━━━ KUTIPAN ━━━
Senin 23 Jan 2012 06:55 WIB

Mengenal Sejarah Hukum Pidana Islam

Timbangan Keadilan
Foto: blogspot
Timbangan Keadilan

REPUBLIKA.CO.ID,  Oleh Nidia Zuraya

Sebagai agama yang sempurna, ajaran Islam mengatur secara jelas berbagai aspek kehidupan manusia. Penegakan hukum dan keadilan merupakan bagian kehidupan yang juga diatur dan mendapat perhatian dalam ajaran Islam. Termasuk di antaranya masalah hukum pidana yang diatur melalui Al-Ahkam al-Jinayah (hukum pidana Islam).

Hukum pidana Islam tumbuh lebih cepat dibanding hukum pidana konvensional. Menurut Abdul Qadir Audah dalam At-Tasyri al-Jinai al-Islamy Muqaran bil bil Qanunil Wad’iy, hukum pidana konvensional tak ubahnya seperti bayi yang baru lahir, tumbuh dari kecil dan lemah lalu tumbuh besar dan bertambah kuat sedikit demi sedikit.

‘’Sedangkan hukum pidana Islam tidak dilahirkan laksana anak kecil yang kemudian tumbuh dan berkembang, tetapi dilahirkan langsung laksana pemuda, yang diturunkan langsung dari Allah SWT kepada Rasulullah SAW secara sempurna dan komprehensif,’’ ujar Audah.

Mustafa Zarqa, seperti dikutip dalam Ensiklopedi Islam, membagi pertumbuhan dan perkembangan hukum Islam ke dalam tujuh periode. Pertama, periode risalah, yakni selama hidup Rasulullah SAW. Kedua, periode al-Khulafa ar-Rasyidun (empat khalifah utama) sampai pertengahan abad pertama Hijriyah. Ketiga,  dari pertengahan abad pertama Hijriyah sampai permulaan abad kedua Hijiriyah.
━━━ BLOK DATA ━━━
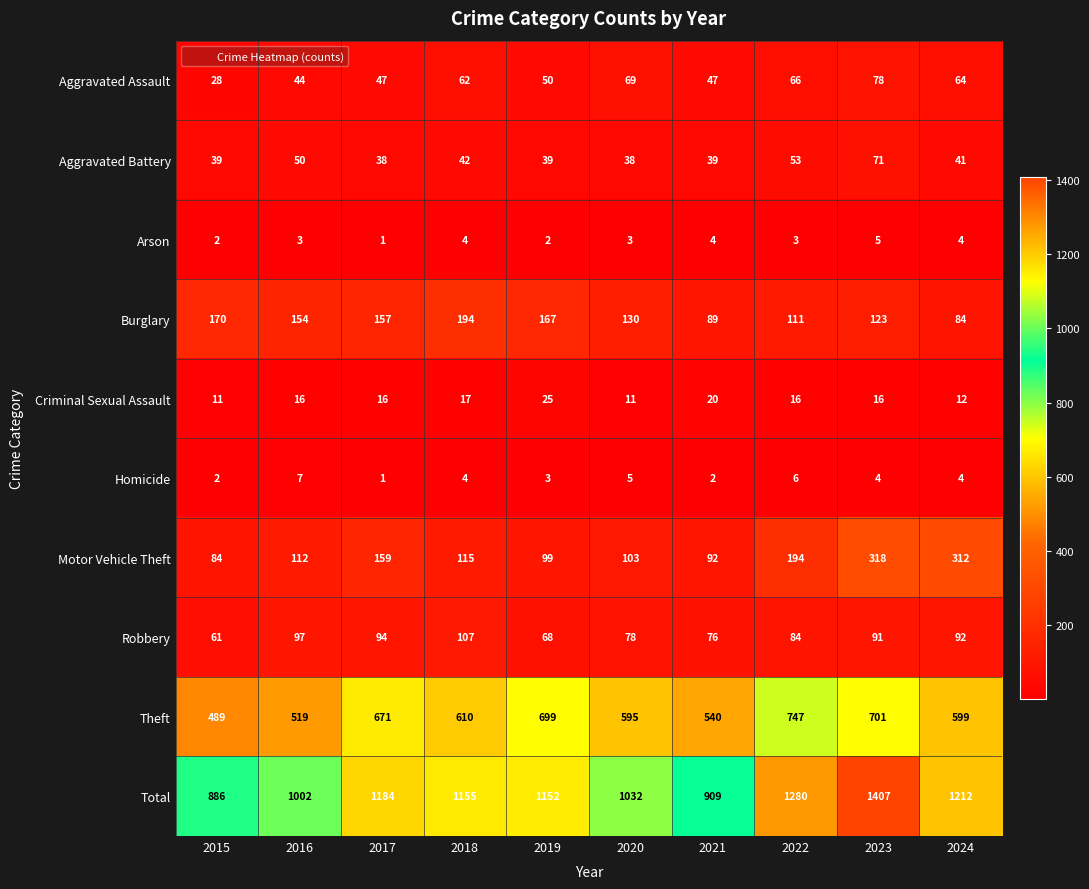

Which series changed the most between 2016 and 2017?

Total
━━━
TUGAS ANDA> Menurut kutipan tentang sejarah hukum pidana Islam, Mustafa Zarqa membagi pertumbuhan dan perkembangan hukum Islam ke dalam berapa periode?

JAWABAN ANDA> Mustafa Zarqa membaginya ke dalam tujuh periode.